AIM OF THE TASK: Repeat exactly the lines of the records below, starting at the line containing "fx_px: 1583" and ending at the line containing "f_number: 2.4". Leave the pictures out.

RECORDS FOR THE TASK:
Start of Block

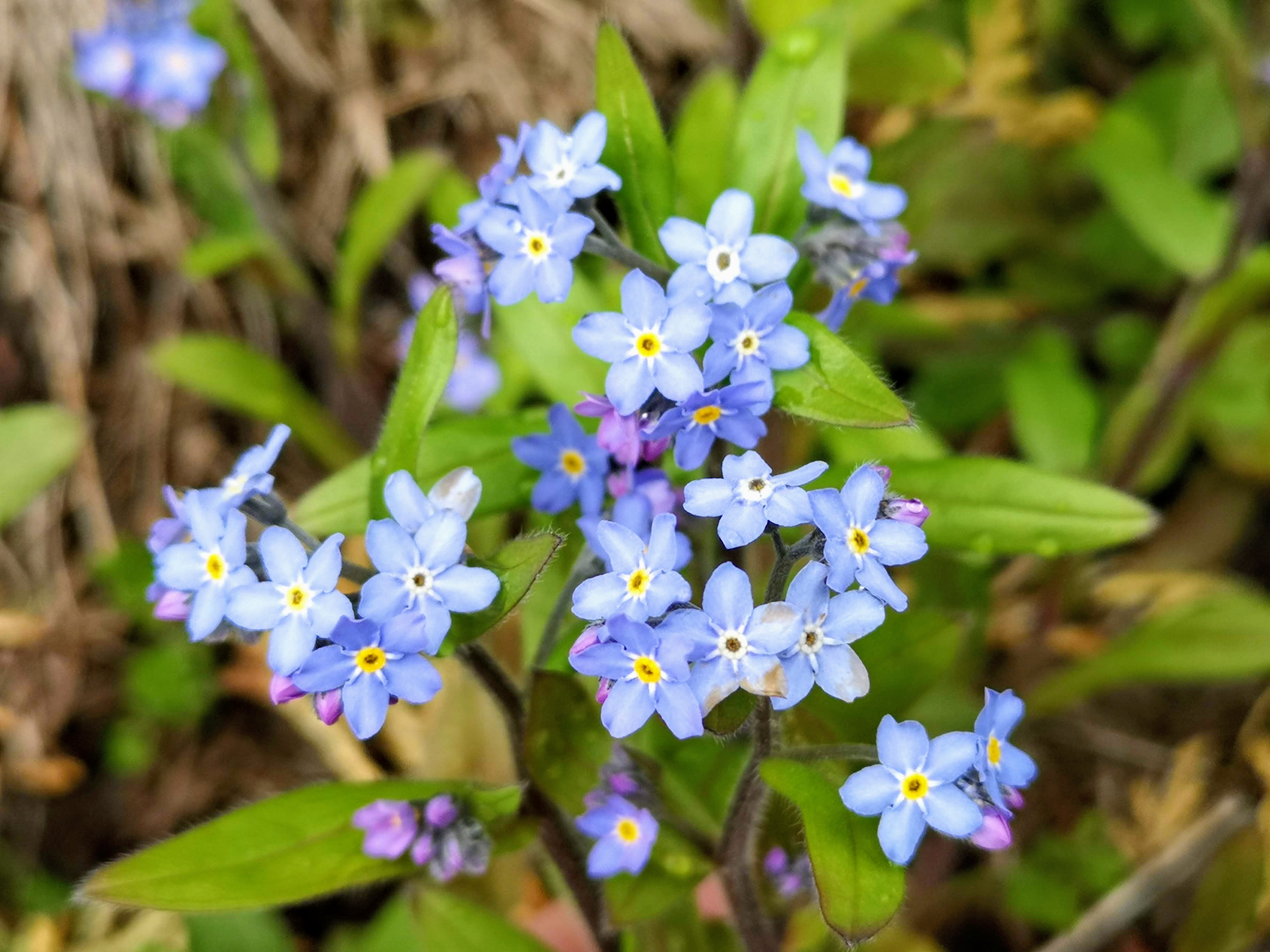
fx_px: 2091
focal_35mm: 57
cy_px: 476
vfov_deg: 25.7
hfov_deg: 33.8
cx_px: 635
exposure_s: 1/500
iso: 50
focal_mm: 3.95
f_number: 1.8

End of Block
Start of Block

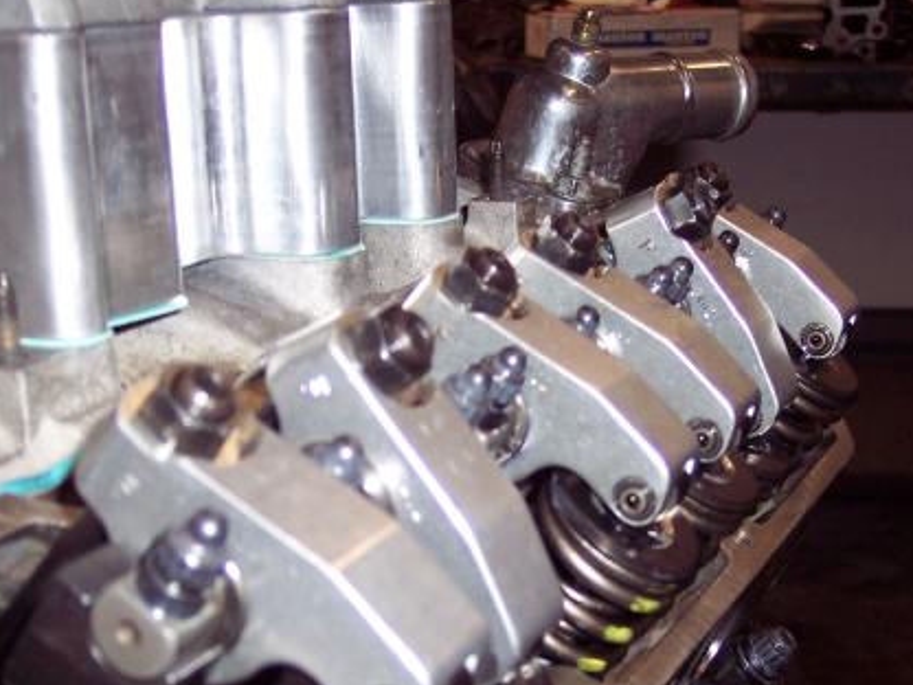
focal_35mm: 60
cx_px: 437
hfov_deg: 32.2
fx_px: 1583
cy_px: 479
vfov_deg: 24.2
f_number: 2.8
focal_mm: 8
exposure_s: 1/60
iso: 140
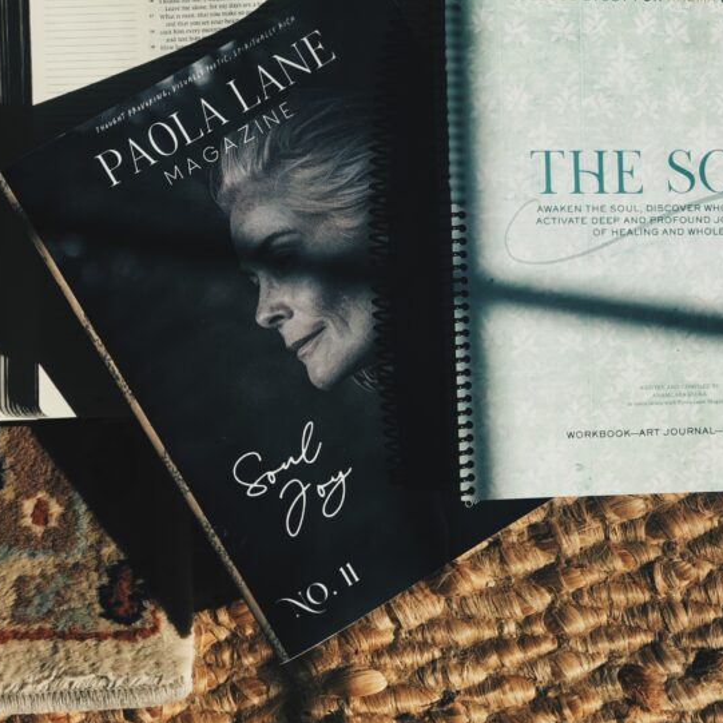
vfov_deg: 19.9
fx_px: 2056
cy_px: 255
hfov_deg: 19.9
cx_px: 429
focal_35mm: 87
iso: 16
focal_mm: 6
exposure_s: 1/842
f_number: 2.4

End of Block

OUTPUT BELOW:
fx_px: 1583
cy_px: 479
vfov_deg: 24.2
f_number: 2.8
focal_mm: 8
exposure_s: 1/60
iso: 140
vfov_deg: 19.9
fx_px: 2056
cy_px: 255
hfov_deg: 19.9
cx_px: 429
focal_35mm: 87
iso: 16
focal_mm: 6
exposure_s: 1/842
f_number: 2.4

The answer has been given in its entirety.